Now you can play with the input without touching SputLink it self at all, for example by ordering the set of incoming links:

Li => ORDER_LINKS => Lj => SPUTLINK => Lk

This is basically what the LinkMerger module does. It takes the links, orders them and then feeds them into SputLink. The ordering function takes two things into account: (1) what component created the links and (2) if two links were generated by the classifier, what was the score the classifier gave the relation.

When we are dealing with equivalence classes (events linked by equality/simultaneous links), then we can do the following:

Li => COLLAPSE_NODES => Lj => SPUTLINK => Lk

Collapsing nodes means that when you have two nodes with an equality link

[Node_i equal Node_j]

you can remove Node_j and replace Node_j in all links that have it with Node_i.

For example, if we have

[Node_i] [Node_j] [Node_k]
[Node_i equal Node_j]
[Node_j before Node_k]

you end up with

[Node_i] [Node_k]
[Node_i before Node_k]

This is what is being fed into SputLink. Of course, you need to do some bookkeeping and remember that there Node_i is actually a composite of Node_i and Node_j (event coreference!).

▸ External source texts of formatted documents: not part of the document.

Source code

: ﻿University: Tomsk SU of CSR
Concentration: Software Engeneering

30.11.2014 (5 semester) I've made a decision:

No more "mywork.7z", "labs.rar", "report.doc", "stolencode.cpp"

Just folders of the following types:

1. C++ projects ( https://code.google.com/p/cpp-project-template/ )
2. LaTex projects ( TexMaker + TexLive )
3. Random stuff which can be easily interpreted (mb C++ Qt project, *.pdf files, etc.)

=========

Finally, we can also use reference intervals by splitting your set of links Li into various sets and feed each of those into SputLink:

Li => SPLIT_NODES |=> Li1 => SPUTLINK => Lj1 |=> ASSEMBLE => Lj
                  |=> Li2 => SPUTLINK => Lj2 |
                  |=> Li3 => SPUTLINK => Lj3 |
                  |=> Li4 => SPUTLINK => Lj4 |
                  |=> Li5 => SPUTLINK => L5j |

So in essence you split the graph into many smaller graphs and feed them each into SputLink, then assemble the results. Note that graphs may overlap in that not each node has to occur in one graph only. This could use an illustrative picture. Assume we have the following TimeML annotation:

That is, we have three events e1, e2 and e3, with e1<e2 and e2<e3. In addition, each event includes a couple of other events (depicted by those events being included in the box. The events that include the other events are said to be reference intervals for the included events. The included events may have links amongst each other, but those are not pictured here. We can now chop the graph into four bits containing the events listed below as well as the links between those events:

  1. e1, e2, e3
  2. e4, e5, e6, e7
  3. e8, e9, e10
  4. e11, e12, e13

We then evoke SputLink four times, once on each subgraph. Assembly could simply be just collecting all events and links. One link that would be added is e1<e3 (when SputLink runs on the first subgraph). However, e4<e8 will not be derived even though running SputLink on the entire graph would derive that link. We would however be able to get the relation because we can get it through the reference intervals.